• Task requirements:
Transcribe the records below exactly as they appear, omitting any pictures.

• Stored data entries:
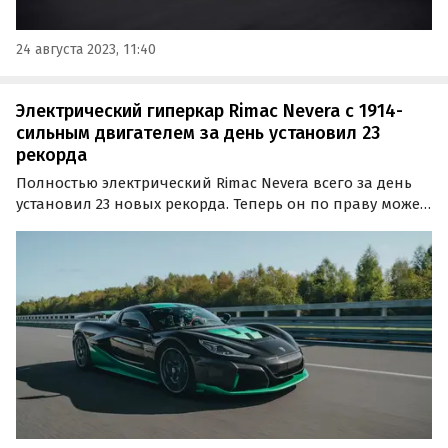
24 августа 2023, 11:40
Электрический гиперкар Rimac Nevera с 1914-
сильным двигателем за день установил 23
рекорда
Полностью электрический Rimac Nevera всего за день
установил 23 новых рекорда. Теперь он по праву может
носить звание самого быстрого гиперкара, установив
новый мировой рекорд по скорости разгона с места до
400 км/ч и с последующей полной остановкой.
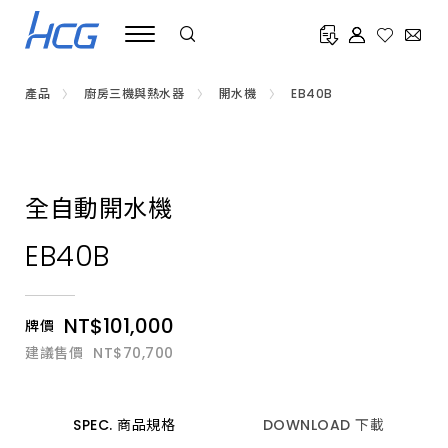
商
用/
家
用
開
水
產品
廚房三機與熱水器
開水機
EB40B
機
推
薦
HCG
和
成，
解
全自動開水機
決
漏
水、
EB40B
漏
電
及
防
NT$101,000
空
牌價
燒
建議售價
NT$70,700
問
題，
配
備
高
SPEC. 商品規格
DOWNLOAD 下載
效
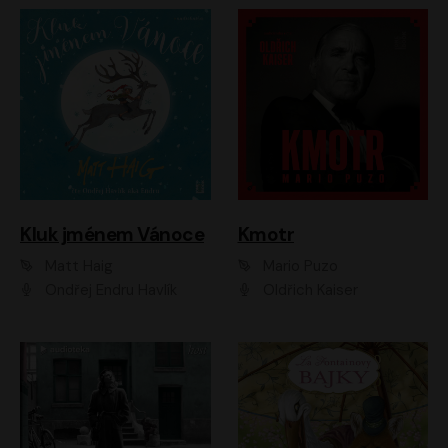
Kluk jménem Vánoce
Kmotr
Matt Haig
Mario Puzo
Ondřej Endru Havlík
Oldřich Kaiser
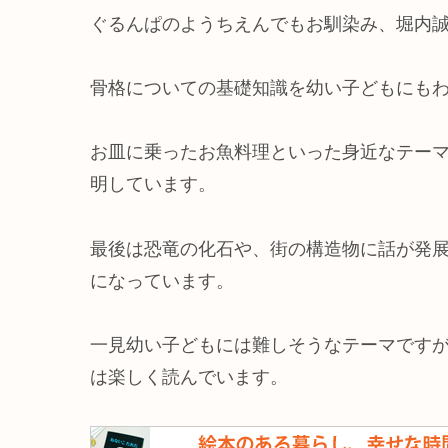
ぐるんぱのようちえんでもお馴染み、堀内
骨格についての基礎知識を幼い子どもにも
お皿に乗ったお魚料理といった身近なテー
明しています。
最後は恐竜の化石や、街の構造物に話が発
になっています。
一見幼い子どもには難しそうなテーマです
は楽しく読んでいます。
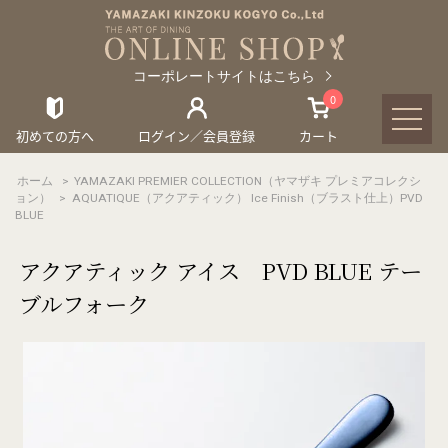
コーポレートサイトはこちら
0
初めての方へ
ログイン／会員登録
カート
ホーム
>
YAMAZAKI PREMIER COLLECTION（ヤマザキ プレミアコレクシ
ョン）
>
AQUATIQUE（アクアティック） Ice Finish（ブラスト仕上）PVD
BLUE
アクアティック アイス PVD BLUE テー
ブルフォーク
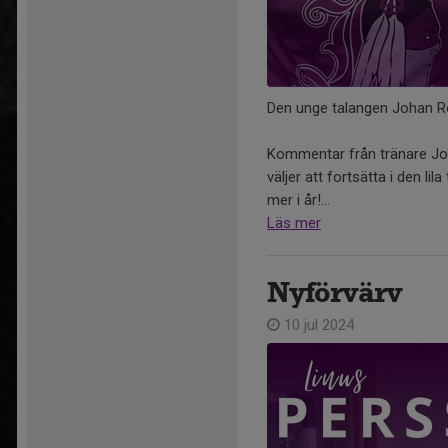
Den unge talangen Johan Ro
Kommentar från tränare Jon
väljer att fortsätta i den l
mer i år!...
Läs mer
Nyförvärv
10 jul 2024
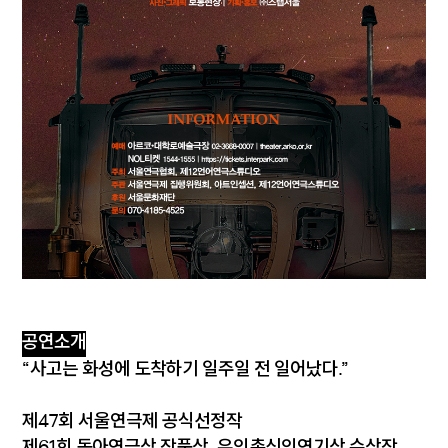
공연소개
“사고는 화성에 도착하기 일주일 전 일어났다.”
제47회 서울연극제 공식선정작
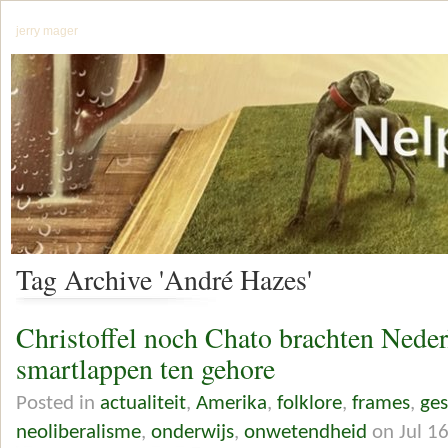
jerry mager
Tag Archive 'André Hazes'
Christoffel noch Chato brachten Neder
smartlappen ten gehore
Posted in
actualiteit
,
Amerika
,
folklore
,
frames
,
ges
neoliberalisme
,
onderwijs
,
onwetendheid
on Jul 1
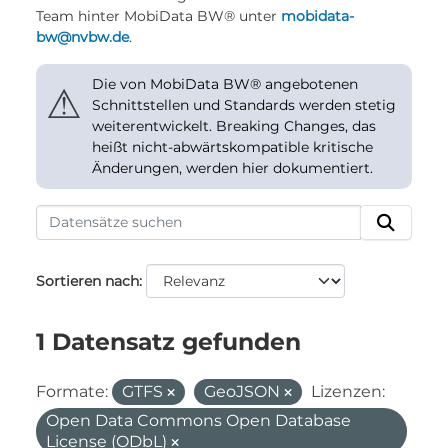
Team hinter MobiData BW® unter
mobidata-
bw@nvbw.de
.
Die von MobiData BW® angebotenen
⚠
Schnittstellen und Standards werden stetig
weiterentwickelt. Breaking Changes, das
heißt nicht-abwärtskompatible kritische
Änderungen, werden hier dokumentiert.
Sortieren nach
1 Datensatz gefunden
Formate:
GTFS
GeoJSON
Lizenzen:
Open Data Commons Open Database
License (ODbL)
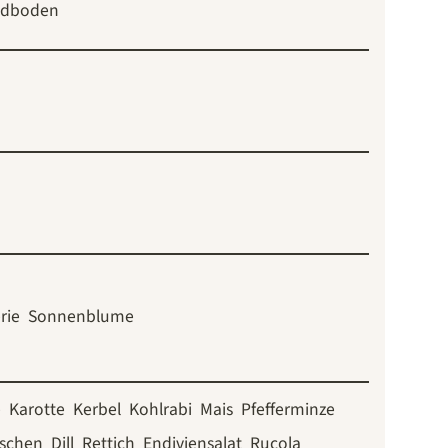
ndboden
rie
Sonnenblume
e
Karotte
Kerbel
Kohlrabi
Mais
Pfefferminze
schen
Dill
Rettich
Endiviensalat
Rucola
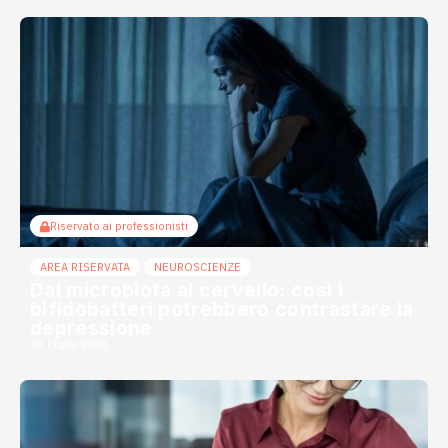
Riservato ai professionisti
AREA RISERVATA
NEUROSCIENZE
Dal microbiota al cervello: così i
bifidobatteri potrebbero contrastare la
depressione
24 Luglio 2026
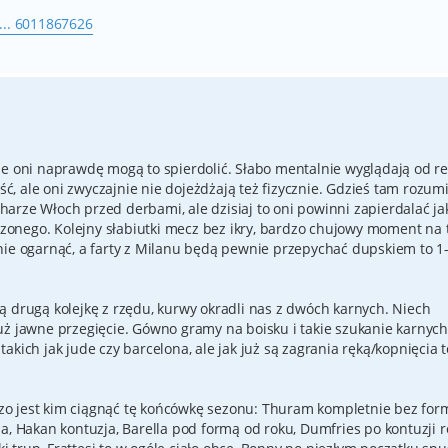
... 6011867626
le oni naprawdę mogą to spierdolić. Słabo mentalnie wyglądają od r
ość, ale oni zwyczajnie nie dojeżdżają też fizycznie. Gdzieś tam rozu
arze Włoch przed derbami, ale dzisiaj to oni powinni zapierdalać ja
odzonego. Kolejny słabiutki mecz bez ikry, bardzo chujowy moment na 
nie ogarnąć, a farty z Milanu będą pewnie przepychać dupskiem to 1
ą drugą kolejkę z rzędu, kurwy okradli nas z dwóch karnych. Niech
uż jawne przegięcie. Gówno gramy na boisku i takie szukanie karnyc
kich jak jude czy barcelona, ale jak już są zagrania ręką/kopnięcia t
rdzo jest kim ciągnąć tę końcówkę sezonu: Thuram kompletnie bez for
a, Hakan kontuzja, Barella pod formą od roku, Dumfries po kontuzji r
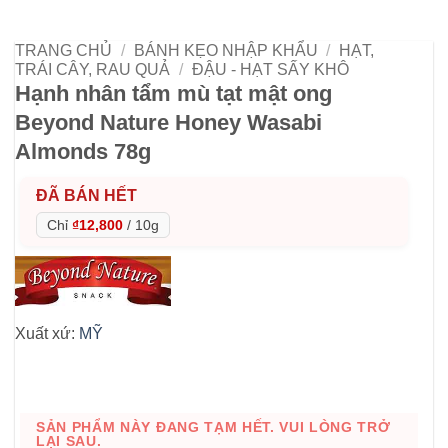
TRANG CHỦ
/
BÁNH KẸO NHẬP KHẨU
/
HẠT,
TRÁI CÂY, RAU QUẢ
/
ĐẬU - HẠT SẤY KHÔ
Hạnh nhân tẩm mù tạt mật ong
Beyond Nature Honey Wasabi
Almonds 78g
ĐÃ BÁN HẾT
Chỉ
₫12,800
/
10g
Xuất xứ:
MỸ
SẢN PHẨM NÀY ĐANG TẠM HẾT. VUI LÒNG TRỞ
LẠI SAU.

• Your solution:
24 августа 2023, 11:40
Электрический гиперкар Rimac Nevera с 1914-
сильным двигателем за день установил 23
рекорда
Полностью электрический Rimac Nevera всего за день
установил 23 новых рекорда. Теперь он по праву может
носить звание самого быстрого гиперкара, установив
новый мировой рекорд по скорости разгона с места до
400 км/ч и с последующей полной остановкой.
商
用/
家
用
開
水
產品
廚房三機與熱水器
開水機
EB40B
機
推
薦
HCG
和
成，
解
全自動開水機
決
漏
水、
EB40B
漏
電
及
防
NT$101,000
空
牌價
燒
建議售價
NT$70,700
問
題，
配
備
高
SPEC. 商品規格
DOWNLOAD 下載
效
Kluk jménem Vánoce
Kmotr
Matt Haig
Mario Puzo
Ondřej Endru Havlík
Oldřich Kaiser
ぐるんぱのようちえんでもお馴染み、堀内
骨格についての基礎知識を幼い子どもにも
お皿に乗ったお魚料理といった身近なテー
明しています。
最後は恐竜の化石や、街の構造物に話が発
になっています。
一見幼い子どもには難しそうなテーマです
は楽しく読んでいます。
コーポレートサイトはこちら
0
初めての方へ
ログイン／会員登録
カート
ホーム
>
YAMAZAKI PREMIER COLLECTION（ヤマザキ プレミアコレクシ
ョン）
>
AQUATIQUE（アクアティック） Ice Finish（ブラスト仕上）PVD
BLUE
アクアティック アイス PVD BLUE テー
ブルフォーク
Den unge talangen Johan Ro
Kommentar från tränare Jon
väljer att fortsätta i den l
mer i år!...
Läs mer
Nyförvärv
10 jul 2024
공연소개
“사고는 화성에 도착하기 일주일 전 일어났다.”
제47회 서울연극제 공식선정작
jerry mager
Tag Archive 'André Hazes'
Christoffel noch Chato brachten Neder
smartlappen ten gehore
Posted in
actualiteit
,
Amerika
,
folklore
,
frames
,
ges
neoliberalisme
,
onderwijs
,
onwetendheid
on Jul 1
Team hinter MobiData BW® unter
mobidata-
bw@nvbw.de
.
Die von MobiData BW® angebotenen
⚠
Schnittstellen und Standards werden stetig
weiterentwickelt. Breaking Changes, das
heißt nicht-abwärtskompatible kritische
Änderungen, werden hier dokumentiert.
Sortieren nach
1 Datensatz gefunden
Formate:
GTFS
GeoJSON
Lizenzen:
Open Data Commons Open Database
License (ODbL)
ndboden
rie
Sonnenblume
e
Karotte
Kerbel
Kohlrabi
Mais
Pfefferminze
schen
Dill
Rettich
Endiviensalat
Rucola
Riservato ai professionisti
AREA RISERVATA
NEUROSCIENZE
Dal microbiota al cervello: così i
bifidobatteri potrebbero contrastare la
depressione
24 Luglio 2026
... 6011867626
le oni naprawdę mogą to spierdolić. Słabo mentalnie wyglądają od r
ość, ale oni zwyczajnie nie dojeżdżają też fizycznie. Gdzieś tam rozu
arze Włoch przed derbami, ale dzisiaj to oni powinni zapierdalać ja
odzonego. Kolejny słabiutki mecz bez ikry, bardzo chujowy moment na 
nie ogarnąć, a farty z Milanu będą pewnie przepychać dupskiem to 1
ą drugą kolejkę z rzędu, kurwy okradli nas z dwóch karnych. Niech
uż jawne przegięcie. Gówno gramy na boisku i takie szukanie karnyc
kich jak jude czy barcelona, ale jak już są zagrania ręką/kopnięcia t
rdzo jest kim ciągnąć tę końcówkę sezonu: Thuram kompletnie bez for
a, Hakan kontuzja, Barella pod formą od roku, Dumfries po kontuzji r
TRANG CHỦ
/
BÁNH KẸO NHẬP KHẨU
/
HẠT,
TRÁI CÂY, RAU QUẢ
/
ĐẬU - HẠT SẤY KHÔ
Hạnh nhân tẩm mù tạt mật ong
Beyond Nature Honey Wasabi
Almonds 78g
ĐÃ BÁN HẾT
Chỉ
₫12,800
/
10g
Xuất xứ:
MỸ
SẢN PHẨM NÀY ĐANG TẠM HẾT. VUI LÒNG TRỞ
LẠI SAU.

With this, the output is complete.